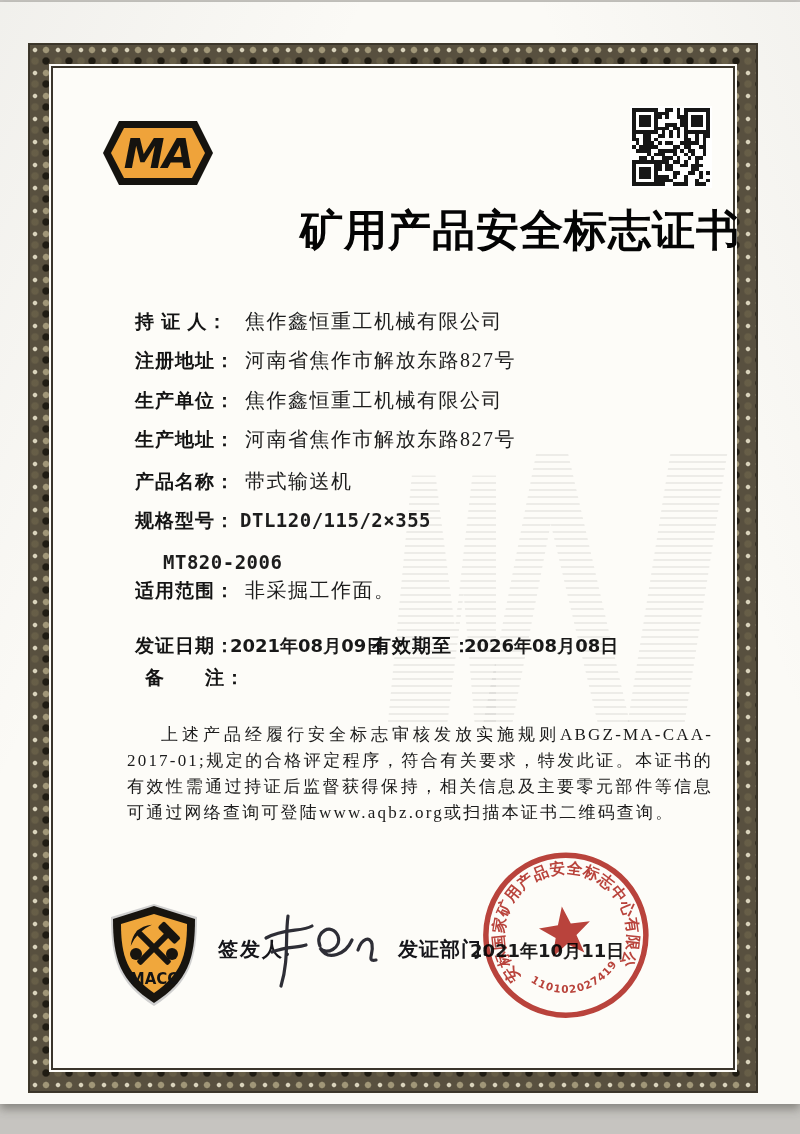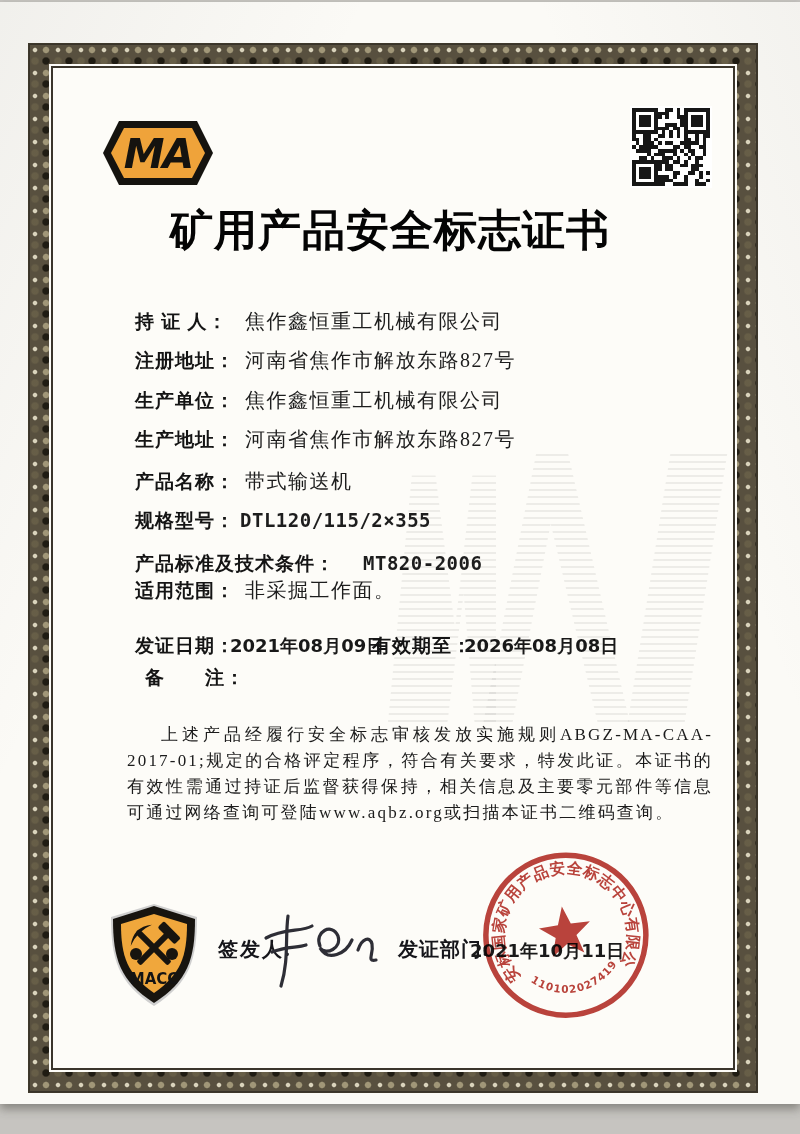--- a/index.html
+++ b/index.html
@@ -47,21 +47,21 @@
   .serial-label{font-size:19px;font-weight:700;color:#151515;letter-spacing:.5px;}
   .serial-value{font-family:"Liberation Serif", serif;font-size:21px;color:#101010;margin-left:10px;letter-spacing:.5px;}
   .qr{
     position:absolute;left:630px;top:104px;width:82px;height:82px;
     background:#fff;padding:2px;box-sizing:border-box;
     display:grid;grid-template-columns:repeat(21,1fr);grid-template-rows:repeat(21,1fr);
   }
   .qr div{background:transparent;}
   .qr div.on{background:#161616;}
   .title{
-    position:absolute;left:40px;top:200px;width:700px;text-align:center;
+    position:absolute;left:40px;top:200px;width:700px;text-align:right;
     font-family:"Liberation Serif", serif;font-weight:900;font-size:43px;
     color:#040404;letter-spacing:1px;white-space:nowrap;
   }
   
   .fr{position:absolute;left:135px;display:flex;align-items:baseline;white-space:nowrap;}
   .lbl{font-size:19px;font-weight:700;color:#141414;width:110px;letter-spacing:1px;}
   .val{font-family:"Liberation Serif", serif;font-size:20px;color:#1d1d1d;letter-spacing:1.5px;}
   .num{font-family:"DejaVu Sans Mono", monospace;font-weight:600;letter-spacing:.5px;font-size:19px;}
   .fy1{top:306px;} .fy2{top:345px;} .fy3{top:385px;} .fy4{top:424px;}
   .fy5{top:466px;} .fy6{top:506px;justify-content:flex-end;} .fy7{top:549px;} .fy8{top:575px;}
@@ -578,21 +578,20 @@
     </div>
     <div class="fr fy5">
       <span class="lbl">产品名称：</span>
       <span class="val">带式输送机</span>
     </div>
     <div class="fr fy6">
       <span class="lbl">规格型号：</span>
       <span class="val num">DTL120/115/2×355</span>
     </div>
     <div class="fr fy7">
-      <span class="lbl">产品标准及技术条件：</span>
       <span class="val num">MT820-2006</span>
     </div>
     <div class="fr fy8">
       <span class="lbl">适用范围：</span>
       <span class="val">非采掘工作面。</span>
     </div>
 
     <div class="dates">
       <span class="d-lbl w1">发证日期：</span>
       <span class="d-val w2">2021年08月09日</span>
____
- [What is needed] When you repeat the data, keep every line exact and drop the images.

- [Exercise answer]
--- a/index.html
+++ b/index.html
@@ -47,21 +47,21 @@
   .serial-label{font-size:19px;font-weight:700;color:#151515;letter-spacing:.5px;}
   .serial-value{font-family:"Liberation Serif", serif;font-size:21px;color:#101010;margin-left:10px;letter-spacing:.5px;}
   .qr{
     position:absolute;left:630px;top:104px;width:82px;height:82px;
     background:#fff;padding:2px;box-sizing:border-box;
     display:grid;grid-template-columns:repeat(21,1fr);grid-template-rows:repeat(21,1fr);
   }
   .qr div{background:transparent;}
   .qr div.on{background:#161616;}
   .title{
-    position:absolute;left:40px;top:200px;width:700px;text-align:center;
+    position:absolute;left:40px;top:200px;width:700px;text-align:right;
     font-family:"Liberation Serif", serif;font-weight:900;font-size:43px;
     color:#040404;letter-spacing:1px;white-space:nowrap;
   }
   
   .fr{position:absolute;left:135px;display:flex;align-items:baseline;white-space:nowrap;}
   .lbl{font-size:19px;font-weight:700;color:#141414;width:110px;letter-spacing:1px;}
   .val{font-family:"Liberation Serif", serif;font-size:20px;color:#1d1d1d;letter-spacing:1.5px;}
   .num{font-family:"DejaVu Sans Mono", monospace;font-weight:600;letter-spacing:.5px;font-size:19px;}
   .fy1{top:306px;} .fy2{top:345px;} .fy3{top:385px;} .fy4{top:424px;}
   .fy5{top:466px;} .fy6{top:506px;justify-content:flex-end;} .fy7{top:549px;} .fy8{top:575px;}
@@ -578,21 +578,20 @@
     </div>
     <div class="fr fy5">
       <span class="lbl">产品名称：</span>
       <span class="val">带式输送机</span>
     </div>
     <div class="fr fy6">
       <span class="lbl">规格型号：</span>
       <span class="val num">DTL120/115/2×355</span>
     </div>
     <div class="fr fy7">
-      <span class="lbl">产品标准及技术条件：</span>
       <span class="val num">MT820-2006</span>
     </div>
     <div class="fr fy8">
       <span class="lbl">适用范围：</span>
       <span class="val">非采掘工作面。</span>
     </div>
 
     <div class="dates">
       <span class="d-lbl w1">发证日期：</span>
       <span class="d-val w2">2021年08月09日</span>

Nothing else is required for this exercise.